Newer
Older
Assignment 1
- What is the kernel trick?
Since we can rewrite the 𝐿^2 regularised linear regression formula to a form where non-linear transformations 𝝓(x) only appear via inner product, we do not have to design a 𝑑-dimensional vector 𝝓(x) and derive its inner product. Instead, we can just choose a kernel
𝜅(x, x') directly where the kernel is the inner product of two non-linear input transformations according to:
𝜅(x, x') = 𝝓(x)^T𝝓(x').
This is known as the kernel trick:
If x enters the model as 𝝓(x)^T𝝓(x') only, we can choose a kernel 𝜅(x, x') instead of chosing 𝝓(x). p. 194
- In the literature, it is common to see a formulation of SVMs that makes use of a hyperparameter. What is the purpose of this hyperparameter?
The hyperparameter C is the regularization term in the dual formulation of SVMs:
\[
\alpha = \arg \min_\alpha \left( \frac{1}{2} \alpha^T K(X, X) \alpha - \alpha^T y \right)
\]
\[
\text{subject to } \lvert \alpha_i \rvert \leq \frac{1}{2n\lambda} \quad \text{and} \quad 0 \leq \alpha_i y
\]
with \[y(x^\star) = \operatorname{sign} \left( b + \alpha^T K(X, x^\star) \right)\].
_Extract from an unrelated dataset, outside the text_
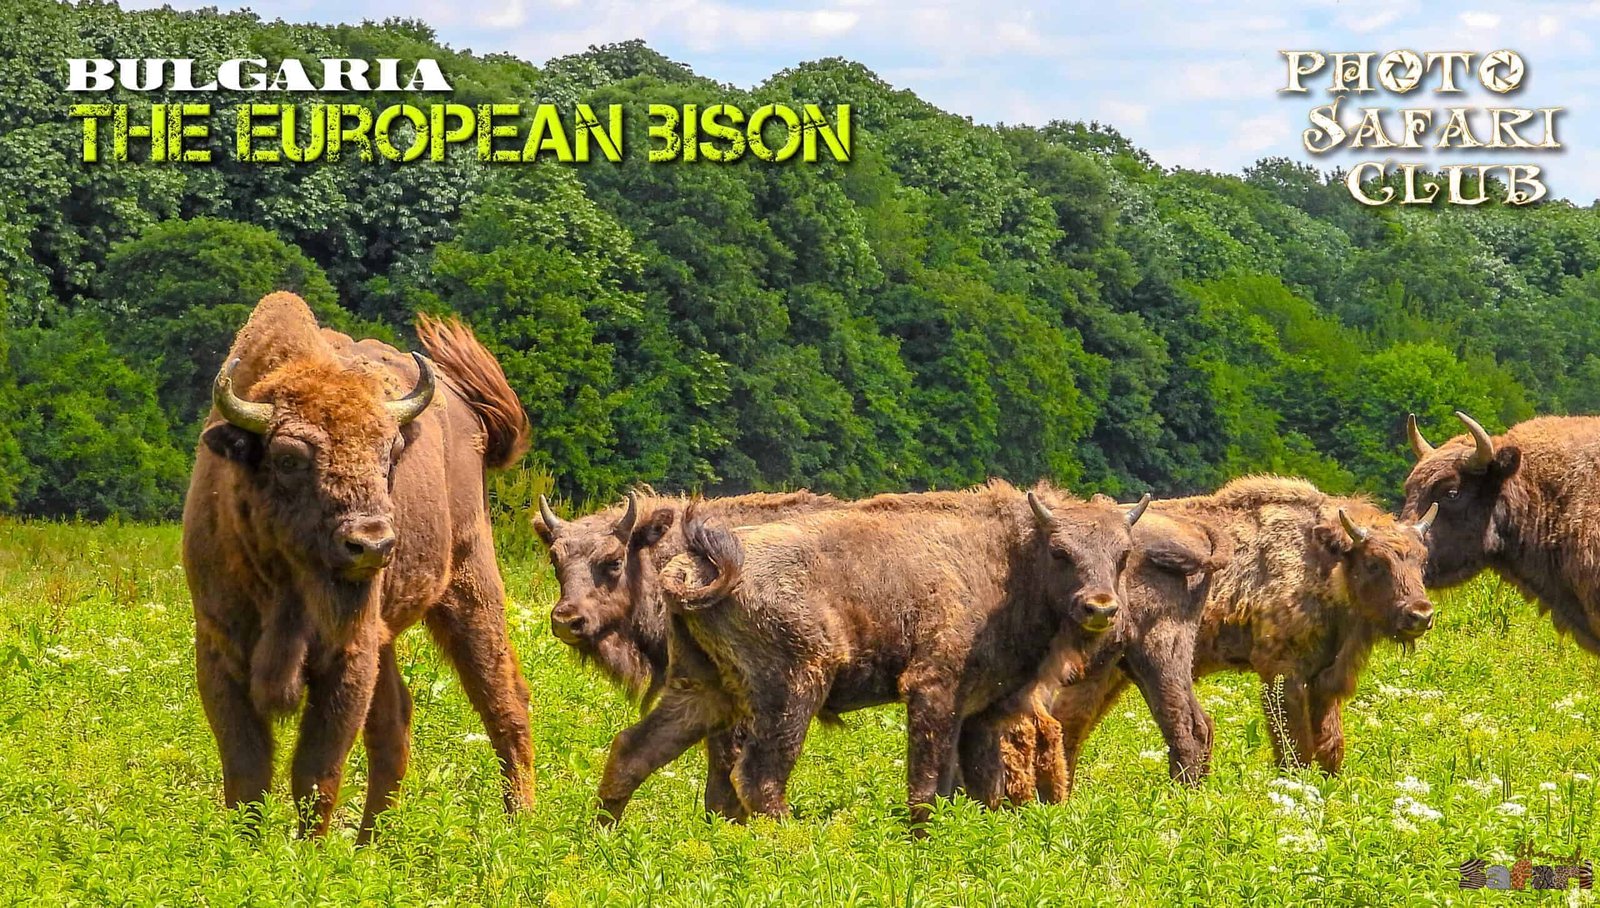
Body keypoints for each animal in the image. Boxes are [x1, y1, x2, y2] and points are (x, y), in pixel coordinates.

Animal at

Here \[C = \frac{1}{2n\lambda}\]. p. 211
- In neural networks, what do we mean by mini-batch and epoch?
We call a small subsample of data a mini-batch, which typically can contain 𝑛𝑏 = 10, 𝑛𝑏 = 100, or 𝑛𝑏 = 1 000
data points. One complete pass through the training data is called an epoch, and consequently consists of 𝑛/𝑛𝑏 iterations. p. 125
Assignment 4
4.1
Results look good. reed curve is almost the same as blue. 10 hidden units seem to be quite suffiecient. Some off points between 5 and 7.
4.2
h1 gives a very bad predictions of e learned NN on the test data.
h2: The ReLU function does not have defined derivative when max(0,x) is used. Instead ifelse(x>0,x,0) is used. The prediction is quite good for Var < 4 but then off.
h3: Good predctions for all Var, but not as good as sigmoid as activation function.